Nille tested it again, shifting it slightly on his shoulder. Even with the idea of heavy capacity in mind, the physical strain was almost nonexistent.
"So the weight is neutralized, not expanded," he summarized.
Nhulla nodded.
"Exactly. You are not carrying less. You are simply not feeling what you carry."
She continued, her tone turning slightly more practical.
"The trade-off is control. If the internal structure is overloaded beyond safe enchantment thresholds, the stabilization matrix can destabilize. That is why we do not recommend reckless stacking beyond capacity, even if it appears possible."
Nille opened the bag and checked the contents.
Inside were neatly arranged compressed MRE ration packs, sealed, rune-labeled, and stacked in organized layers.
"Standard issue includes thirty units," Nhulla added. "Each one is designed for extended field survival.

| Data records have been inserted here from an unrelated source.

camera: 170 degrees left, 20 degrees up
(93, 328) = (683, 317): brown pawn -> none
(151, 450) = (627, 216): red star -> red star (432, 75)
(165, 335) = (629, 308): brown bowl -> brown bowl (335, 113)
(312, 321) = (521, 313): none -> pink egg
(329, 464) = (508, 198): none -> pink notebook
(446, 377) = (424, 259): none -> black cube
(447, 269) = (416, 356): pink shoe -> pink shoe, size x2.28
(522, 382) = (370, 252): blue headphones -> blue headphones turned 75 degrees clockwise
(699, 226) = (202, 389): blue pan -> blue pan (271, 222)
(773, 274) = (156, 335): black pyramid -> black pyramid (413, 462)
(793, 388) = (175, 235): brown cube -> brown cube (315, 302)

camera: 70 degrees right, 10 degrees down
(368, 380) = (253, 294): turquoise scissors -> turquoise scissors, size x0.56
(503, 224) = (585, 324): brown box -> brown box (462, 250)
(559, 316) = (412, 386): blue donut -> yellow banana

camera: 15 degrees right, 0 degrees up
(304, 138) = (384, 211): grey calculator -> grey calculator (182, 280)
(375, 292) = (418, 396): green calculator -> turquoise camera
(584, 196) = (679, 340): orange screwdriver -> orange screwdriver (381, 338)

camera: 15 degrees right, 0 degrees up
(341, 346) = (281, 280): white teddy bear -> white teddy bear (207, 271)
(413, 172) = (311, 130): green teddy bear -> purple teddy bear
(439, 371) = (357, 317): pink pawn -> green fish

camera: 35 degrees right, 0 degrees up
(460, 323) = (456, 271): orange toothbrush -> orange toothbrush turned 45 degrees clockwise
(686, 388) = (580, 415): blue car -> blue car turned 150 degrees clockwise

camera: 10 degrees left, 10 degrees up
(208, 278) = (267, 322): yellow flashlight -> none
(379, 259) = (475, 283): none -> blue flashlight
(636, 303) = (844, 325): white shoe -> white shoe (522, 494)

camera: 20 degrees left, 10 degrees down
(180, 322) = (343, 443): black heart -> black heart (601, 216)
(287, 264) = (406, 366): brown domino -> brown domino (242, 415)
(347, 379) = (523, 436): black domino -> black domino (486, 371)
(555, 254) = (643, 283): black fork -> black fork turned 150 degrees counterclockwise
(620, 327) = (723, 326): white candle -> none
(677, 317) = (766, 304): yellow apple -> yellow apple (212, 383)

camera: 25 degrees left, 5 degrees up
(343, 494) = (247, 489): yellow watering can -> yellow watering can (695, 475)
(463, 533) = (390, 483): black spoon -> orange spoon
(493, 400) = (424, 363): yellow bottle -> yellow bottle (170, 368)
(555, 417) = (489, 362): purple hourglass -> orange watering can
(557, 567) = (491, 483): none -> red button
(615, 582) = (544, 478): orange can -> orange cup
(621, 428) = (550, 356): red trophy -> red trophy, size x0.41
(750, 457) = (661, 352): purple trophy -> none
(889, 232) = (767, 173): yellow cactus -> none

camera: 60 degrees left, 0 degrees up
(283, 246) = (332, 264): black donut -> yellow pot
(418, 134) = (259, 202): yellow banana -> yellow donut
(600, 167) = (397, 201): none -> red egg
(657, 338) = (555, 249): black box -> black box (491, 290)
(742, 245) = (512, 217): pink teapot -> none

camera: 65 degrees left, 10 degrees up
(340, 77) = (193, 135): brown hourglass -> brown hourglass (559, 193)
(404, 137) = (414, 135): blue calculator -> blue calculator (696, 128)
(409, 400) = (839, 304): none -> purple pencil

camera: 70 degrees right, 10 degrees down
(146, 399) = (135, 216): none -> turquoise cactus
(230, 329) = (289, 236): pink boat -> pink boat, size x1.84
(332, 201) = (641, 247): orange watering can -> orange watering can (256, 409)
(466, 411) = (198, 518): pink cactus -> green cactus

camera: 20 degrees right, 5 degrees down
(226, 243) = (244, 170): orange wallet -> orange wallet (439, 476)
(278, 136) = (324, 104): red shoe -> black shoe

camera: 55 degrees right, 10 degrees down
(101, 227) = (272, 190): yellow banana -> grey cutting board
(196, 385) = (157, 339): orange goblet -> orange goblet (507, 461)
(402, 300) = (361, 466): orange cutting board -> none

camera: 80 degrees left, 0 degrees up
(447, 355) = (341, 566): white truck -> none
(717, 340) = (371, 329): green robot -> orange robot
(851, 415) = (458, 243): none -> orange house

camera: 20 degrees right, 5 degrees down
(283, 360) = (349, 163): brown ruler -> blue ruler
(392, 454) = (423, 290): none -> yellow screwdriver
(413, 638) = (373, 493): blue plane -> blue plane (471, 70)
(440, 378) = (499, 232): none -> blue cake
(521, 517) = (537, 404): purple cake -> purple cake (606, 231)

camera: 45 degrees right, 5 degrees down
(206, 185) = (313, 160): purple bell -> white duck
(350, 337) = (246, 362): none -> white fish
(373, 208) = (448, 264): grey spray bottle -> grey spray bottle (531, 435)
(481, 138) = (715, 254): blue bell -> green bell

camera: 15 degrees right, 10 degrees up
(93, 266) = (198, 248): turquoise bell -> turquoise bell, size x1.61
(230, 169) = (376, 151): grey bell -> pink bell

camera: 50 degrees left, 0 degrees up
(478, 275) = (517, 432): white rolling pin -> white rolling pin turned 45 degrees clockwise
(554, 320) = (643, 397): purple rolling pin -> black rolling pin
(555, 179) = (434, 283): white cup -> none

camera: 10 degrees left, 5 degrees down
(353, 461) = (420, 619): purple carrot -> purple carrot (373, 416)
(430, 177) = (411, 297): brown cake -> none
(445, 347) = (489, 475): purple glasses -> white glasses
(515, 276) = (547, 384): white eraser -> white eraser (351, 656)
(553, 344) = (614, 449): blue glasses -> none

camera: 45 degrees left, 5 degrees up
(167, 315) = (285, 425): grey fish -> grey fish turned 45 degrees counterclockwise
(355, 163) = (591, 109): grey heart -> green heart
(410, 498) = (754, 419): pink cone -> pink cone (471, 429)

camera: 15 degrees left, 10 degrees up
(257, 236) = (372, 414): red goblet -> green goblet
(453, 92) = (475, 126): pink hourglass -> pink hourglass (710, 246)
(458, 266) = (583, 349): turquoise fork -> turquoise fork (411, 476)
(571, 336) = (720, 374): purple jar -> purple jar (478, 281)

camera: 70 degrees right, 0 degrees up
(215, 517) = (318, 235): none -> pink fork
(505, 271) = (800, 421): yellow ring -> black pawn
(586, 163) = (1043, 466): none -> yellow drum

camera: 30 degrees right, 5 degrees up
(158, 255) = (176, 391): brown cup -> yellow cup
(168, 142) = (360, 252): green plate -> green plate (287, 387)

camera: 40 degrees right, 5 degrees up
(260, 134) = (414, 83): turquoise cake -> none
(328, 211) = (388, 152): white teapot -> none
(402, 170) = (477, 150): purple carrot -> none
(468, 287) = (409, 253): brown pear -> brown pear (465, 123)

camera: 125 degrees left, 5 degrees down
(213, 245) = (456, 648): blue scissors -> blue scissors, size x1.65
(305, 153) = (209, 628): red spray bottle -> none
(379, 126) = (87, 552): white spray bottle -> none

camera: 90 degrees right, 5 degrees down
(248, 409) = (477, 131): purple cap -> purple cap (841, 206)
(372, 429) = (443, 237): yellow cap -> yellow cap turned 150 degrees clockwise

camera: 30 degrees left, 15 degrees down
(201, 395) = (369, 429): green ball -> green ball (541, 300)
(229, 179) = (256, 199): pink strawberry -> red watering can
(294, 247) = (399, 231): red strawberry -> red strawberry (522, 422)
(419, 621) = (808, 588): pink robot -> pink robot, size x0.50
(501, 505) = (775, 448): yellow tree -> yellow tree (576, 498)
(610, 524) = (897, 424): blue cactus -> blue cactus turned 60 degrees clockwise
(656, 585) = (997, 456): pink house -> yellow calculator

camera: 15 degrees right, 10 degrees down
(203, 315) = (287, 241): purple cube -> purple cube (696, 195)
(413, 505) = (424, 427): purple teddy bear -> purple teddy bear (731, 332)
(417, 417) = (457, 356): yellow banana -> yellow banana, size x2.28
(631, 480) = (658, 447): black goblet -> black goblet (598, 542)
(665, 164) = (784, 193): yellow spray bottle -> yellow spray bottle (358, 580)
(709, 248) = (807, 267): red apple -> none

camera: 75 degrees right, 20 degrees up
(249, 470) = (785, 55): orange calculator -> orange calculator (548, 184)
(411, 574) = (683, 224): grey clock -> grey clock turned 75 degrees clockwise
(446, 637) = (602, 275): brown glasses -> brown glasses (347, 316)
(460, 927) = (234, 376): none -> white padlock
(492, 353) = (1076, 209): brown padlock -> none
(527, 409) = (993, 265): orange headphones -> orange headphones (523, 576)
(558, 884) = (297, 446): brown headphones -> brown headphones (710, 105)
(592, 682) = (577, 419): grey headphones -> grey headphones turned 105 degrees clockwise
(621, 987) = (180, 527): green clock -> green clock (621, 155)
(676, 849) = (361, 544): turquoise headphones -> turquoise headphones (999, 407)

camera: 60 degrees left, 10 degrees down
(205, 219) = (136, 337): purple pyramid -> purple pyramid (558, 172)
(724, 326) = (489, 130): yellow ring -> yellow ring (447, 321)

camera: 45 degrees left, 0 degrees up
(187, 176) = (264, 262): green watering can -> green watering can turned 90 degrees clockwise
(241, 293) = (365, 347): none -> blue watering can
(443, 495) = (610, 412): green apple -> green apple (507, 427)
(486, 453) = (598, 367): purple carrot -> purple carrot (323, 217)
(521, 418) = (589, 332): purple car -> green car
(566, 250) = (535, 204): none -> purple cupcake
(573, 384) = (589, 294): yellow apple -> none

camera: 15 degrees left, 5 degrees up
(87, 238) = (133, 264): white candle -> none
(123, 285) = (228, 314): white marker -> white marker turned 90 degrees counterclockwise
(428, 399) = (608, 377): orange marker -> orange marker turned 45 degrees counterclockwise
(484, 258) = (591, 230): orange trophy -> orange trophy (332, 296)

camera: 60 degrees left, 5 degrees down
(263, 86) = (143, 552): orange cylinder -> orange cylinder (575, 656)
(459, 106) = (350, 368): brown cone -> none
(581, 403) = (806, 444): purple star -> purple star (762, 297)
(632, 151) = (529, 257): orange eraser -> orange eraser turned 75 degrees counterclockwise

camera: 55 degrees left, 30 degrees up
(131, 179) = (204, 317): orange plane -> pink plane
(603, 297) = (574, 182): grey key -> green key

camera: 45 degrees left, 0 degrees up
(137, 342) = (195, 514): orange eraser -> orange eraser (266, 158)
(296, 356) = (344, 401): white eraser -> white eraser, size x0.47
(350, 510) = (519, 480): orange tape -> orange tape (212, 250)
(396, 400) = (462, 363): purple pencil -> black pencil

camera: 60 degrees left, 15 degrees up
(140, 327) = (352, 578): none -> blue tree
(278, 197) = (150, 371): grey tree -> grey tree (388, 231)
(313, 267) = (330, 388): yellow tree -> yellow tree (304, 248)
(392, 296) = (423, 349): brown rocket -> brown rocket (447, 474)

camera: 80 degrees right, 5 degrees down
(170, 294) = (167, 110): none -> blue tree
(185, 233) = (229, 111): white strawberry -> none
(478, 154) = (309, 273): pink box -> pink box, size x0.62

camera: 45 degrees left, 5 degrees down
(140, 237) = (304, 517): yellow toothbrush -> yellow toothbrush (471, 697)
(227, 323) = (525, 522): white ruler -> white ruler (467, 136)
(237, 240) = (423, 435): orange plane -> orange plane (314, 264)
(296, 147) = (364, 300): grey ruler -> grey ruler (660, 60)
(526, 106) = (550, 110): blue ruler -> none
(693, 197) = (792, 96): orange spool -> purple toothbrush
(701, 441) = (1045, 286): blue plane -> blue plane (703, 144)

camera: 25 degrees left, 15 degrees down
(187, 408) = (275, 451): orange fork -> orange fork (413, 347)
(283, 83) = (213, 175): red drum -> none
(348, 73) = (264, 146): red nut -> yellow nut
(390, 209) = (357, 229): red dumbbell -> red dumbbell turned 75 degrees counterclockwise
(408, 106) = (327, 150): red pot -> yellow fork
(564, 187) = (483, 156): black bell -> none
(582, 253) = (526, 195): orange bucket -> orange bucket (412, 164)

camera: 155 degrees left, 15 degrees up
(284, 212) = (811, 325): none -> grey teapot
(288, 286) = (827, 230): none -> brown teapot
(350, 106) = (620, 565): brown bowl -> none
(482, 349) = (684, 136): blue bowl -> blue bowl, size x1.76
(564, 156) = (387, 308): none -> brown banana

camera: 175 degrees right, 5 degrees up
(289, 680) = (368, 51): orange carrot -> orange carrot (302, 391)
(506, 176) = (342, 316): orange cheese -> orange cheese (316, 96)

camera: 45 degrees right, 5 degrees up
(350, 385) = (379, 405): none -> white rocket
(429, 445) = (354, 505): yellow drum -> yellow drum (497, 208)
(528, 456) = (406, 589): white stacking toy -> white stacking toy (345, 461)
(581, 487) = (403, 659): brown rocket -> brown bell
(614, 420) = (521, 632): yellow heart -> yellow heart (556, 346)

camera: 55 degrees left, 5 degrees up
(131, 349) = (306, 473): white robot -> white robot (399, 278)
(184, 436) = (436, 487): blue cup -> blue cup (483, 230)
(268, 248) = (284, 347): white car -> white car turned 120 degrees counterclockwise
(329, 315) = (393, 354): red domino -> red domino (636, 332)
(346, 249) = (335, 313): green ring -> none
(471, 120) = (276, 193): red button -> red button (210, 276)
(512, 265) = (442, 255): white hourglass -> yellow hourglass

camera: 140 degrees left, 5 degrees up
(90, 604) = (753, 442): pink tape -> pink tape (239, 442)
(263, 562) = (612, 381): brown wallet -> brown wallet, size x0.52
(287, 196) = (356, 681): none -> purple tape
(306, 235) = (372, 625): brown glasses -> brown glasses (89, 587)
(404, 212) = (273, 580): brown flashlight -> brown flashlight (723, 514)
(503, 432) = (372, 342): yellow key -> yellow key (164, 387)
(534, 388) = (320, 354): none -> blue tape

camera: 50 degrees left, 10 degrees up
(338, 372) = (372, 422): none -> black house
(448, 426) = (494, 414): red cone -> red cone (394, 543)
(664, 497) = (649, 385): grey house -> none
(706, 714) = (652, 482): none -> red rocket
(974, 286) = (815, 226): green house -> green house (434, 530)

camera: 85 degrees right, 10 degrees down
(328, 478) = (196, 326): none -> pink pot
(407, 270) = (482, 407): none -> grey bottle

Nutrient-balanced, minimal waste output, and stable for several months even in corrupted environments."
Nille nodded slightly as he closed the bag.
"Efficient."
Nhulla gave a small shrug.
"It has to be. The Hunting Grounds don't care about comfort."
She then glanced at him briefly, as if recalling something from earlier.
"And before you ask, you can still use your dimensional storage alongside this. The systems are independent. One is hidden, one is visible. That combination is usually used by experienced hunters who want both discretion and accessibility."
Nille adjusted the strap once more.
"Noted."
Nhulla leaned back slightly, arms crossing again.
"You really are going deeper into Sector 6, aren't you?"
Nille didn't answer immediately.
He simply closed the bag properly, securing it with a calm motion.
"I'm going to learn what I can," he said at last.
Nhulla watched him for a moment, then let out a faint breath through her nose.
"Then don't waste what I gave you, and remember dont underestimate those Kobold they come in difference sizes and attack in packs and be weary of their sense of smell "
Nille gave a small nod.
And with that, the transaction ended, not just as a purchase, but as another quiet preparation step toward the five days ahead.